If you’re like me, it is always a pleasing sight because your books somehow become you. They represent a lifetime’s collection, a resource. And a shrine. These books have exploded your imagination at times, made you ponder, opened windows in the mind, and substantially influenced your thinking and outlook. Some of them have given you your very language. They are the references and moments that have peopled your life. Like memories they are arranged haphazardly, colourfully. A wall or two of books is a generous monopoly of space: it allows paintings to breathe on other walls but has an aura of its own.
Your eye draws to titles you’ve read and which still beckon to you like easy mistresses: Hardy, Steinbeck, Fowles, Gladwell, Hare, EE Nesbit, Sisman, Susman, Shakespeare, Woolfe, WH Auden, Shakespeare, Browning, Eliot, Thoreau, Gide, Shakespeare, DA Mackenzie (Who? Where did I get this fine 1910-vintage book from, The Myths of China and Japan?).
Then there’s the smell: an intricate dust carrying insight, memory, nostalgia – and possibility: it’s as universal as the Internet but it’s yours to hand and far more special.
So I’ve not, yet, taken to reading from iPads, Tablets, Kindles and their many cousins. True, it might be compulsive, convenient, even a bit magical; and surely it could have its disciplined place on trains or holidays or on the move. Except I am not disciplined enough to apportion that kind of reading time to its useful place: I only read on my phone when I need to.
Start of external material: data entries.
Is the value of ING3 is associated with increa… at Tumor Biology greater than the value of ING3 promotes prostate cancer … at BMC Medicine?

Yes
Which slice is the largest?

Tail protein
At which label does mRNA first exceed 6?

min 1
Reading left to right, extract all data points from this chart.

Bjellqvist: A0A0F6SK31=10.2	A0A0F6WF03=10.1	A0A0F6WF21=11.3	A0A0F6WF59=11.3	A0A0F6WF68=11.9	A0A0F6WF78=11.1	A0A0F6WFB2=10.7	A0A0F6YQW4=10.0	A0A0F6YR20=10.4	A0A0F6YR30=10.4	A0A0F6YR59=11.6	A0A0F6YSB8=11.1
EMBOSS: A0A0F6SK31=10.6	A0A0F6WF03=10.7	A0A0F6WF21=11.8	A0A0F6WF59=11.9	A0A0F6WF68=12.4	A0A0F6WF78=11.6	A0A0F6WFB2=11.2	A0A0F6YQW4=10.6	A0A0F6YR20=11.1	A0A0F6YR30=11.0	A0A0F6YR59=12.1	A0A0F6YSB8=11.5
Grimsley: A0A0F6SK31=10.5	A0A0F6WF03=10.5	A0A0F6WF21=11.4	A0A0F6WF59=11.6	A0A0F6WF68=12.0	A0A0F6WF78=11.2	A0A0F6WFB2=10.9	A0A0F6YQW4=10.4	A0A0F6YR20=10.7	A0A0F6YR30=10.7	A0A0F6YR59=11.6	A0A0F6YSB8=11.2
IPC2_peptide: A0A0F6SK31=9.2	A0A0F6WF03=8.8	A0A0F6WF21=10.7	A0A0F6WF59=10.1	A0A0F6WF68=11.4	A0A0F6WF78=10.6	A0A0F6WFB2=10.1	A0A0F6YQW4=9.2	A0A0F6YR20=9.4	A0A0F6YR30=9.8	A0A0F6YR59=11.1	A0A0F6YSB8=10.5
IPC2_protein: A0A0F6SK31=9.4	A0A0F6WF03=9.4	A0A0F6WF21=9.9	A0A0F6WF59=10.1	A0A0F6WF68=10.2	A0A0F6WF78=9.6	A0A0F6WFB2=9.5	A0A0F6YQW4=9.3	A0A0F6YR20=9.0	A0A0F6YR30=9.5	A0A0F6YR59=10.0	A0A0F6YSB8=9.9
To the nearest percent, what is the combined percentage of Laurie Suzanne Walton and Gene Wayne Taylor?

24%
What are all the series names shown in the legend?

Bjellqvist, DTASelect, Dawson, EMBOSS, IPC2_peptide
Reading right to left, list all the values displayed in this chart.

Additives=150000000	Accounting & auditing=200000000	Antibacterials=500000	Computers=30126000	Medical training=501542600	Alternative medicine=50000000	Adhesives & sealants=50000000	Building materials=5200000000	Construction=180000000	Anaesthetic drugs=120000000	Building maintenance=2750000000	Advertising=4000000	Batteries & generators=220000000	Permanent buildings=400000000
And what if we carry on this way for a lifetime, holding this poorly reflecting mirror and its future easy-wrap equivalents? Where does that unbeautiful hard disk go, or where that ephemeral substance of your work and life which represents you, and makes such a decorous picture of your living surfaces? It becomes like the patient etherised upon a table.
Having thirty years of RAM storage as a writer is already enough to frighten me into a separate collection of six or more old computers – mostly in the attic, mostly with the ability to restart and even to print out former work. That hording instinct is a professional as much as personal requirement, though only once have I been asked to update a twenty-year-old publication for a client.
So a portable electronic library, easily tossed into another pile or sloshed mistakenly in the washing machine, is low on the priorities. I have enough desktops, plus a decent laptop and masses on them that help me daily but which are prey to a massive power cut. But I will have books and some papers of my own that I keep and which I can return to, on foot, at any time.
I wonder. Might I return to this in a year or five, and have to update it, saying “I’m a convert to electronic reading, and I’m hooked”? If I do, I’ll bet it will just be one more gradual step in techno easy (lazy/convenient/duping/soul-destroying?) living, a kind of irrelevance, a bodiless thing. And I’ll know my library is still there and welcoming.